With the ingredients and their genetic blueprint now known, it may be possible to synthetically produce the proteins by inserting the genetic sequences into host organisms such as bacteria, plants or animals, she said. Once the pure proteins are harvested, a manufacturing challenge will be spinning them into silk fibers that have the same remarkable properties as spider spun silk. But several advances have recently been made in artificial spinning methods.

When spiders manufacture dragline silk, their silk glands produce a “gooey” slurry of the proteins needed, which are transported to the spinneret through a duct where the proteins interact and align to form the silk strands.

“The production of artificial silk is not quite there yet,” Hayashi said. “Now, with the full length genes known and as we learn more about theses two proteins, hopefully we will have a better shot at mimicking nature.”

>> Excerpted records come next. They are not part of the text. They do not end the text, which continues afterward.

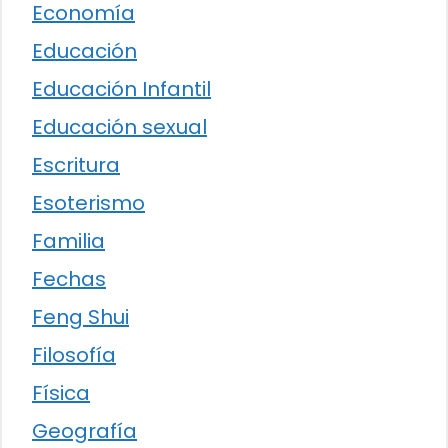
Economía
Educación
Educación Infantil
Educación sexual
Escritura
Esoterismo
Familia
Fechas
Feng Shui
Filosofía
Física
Geografía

Spider silks have some of the best mechanical properties of any known natural fibers, thus they are being considered in the improvement of a variety of products including surgical microsutures and specialty ropes. Dragline silk – just one type of the seven different silks that an individual spider produces – are used by spiders as the structural foundation of their webs and to support their body weight as they move about. The dragline silk of black widows is one of the strongest and toughest spider silks identified thus far.

Hayashi’s laboratory utilized specialized instrumentation in the Core Instrumentation Facility of the UCR Institute for Integrative Genome Biology in their quest to identify the genes that encode the proteins MaSp1 and MaSp2, then to determine the full genetic sequences. The project lasted more than a year and was funded by the Army Research Office and the National Science Foundation.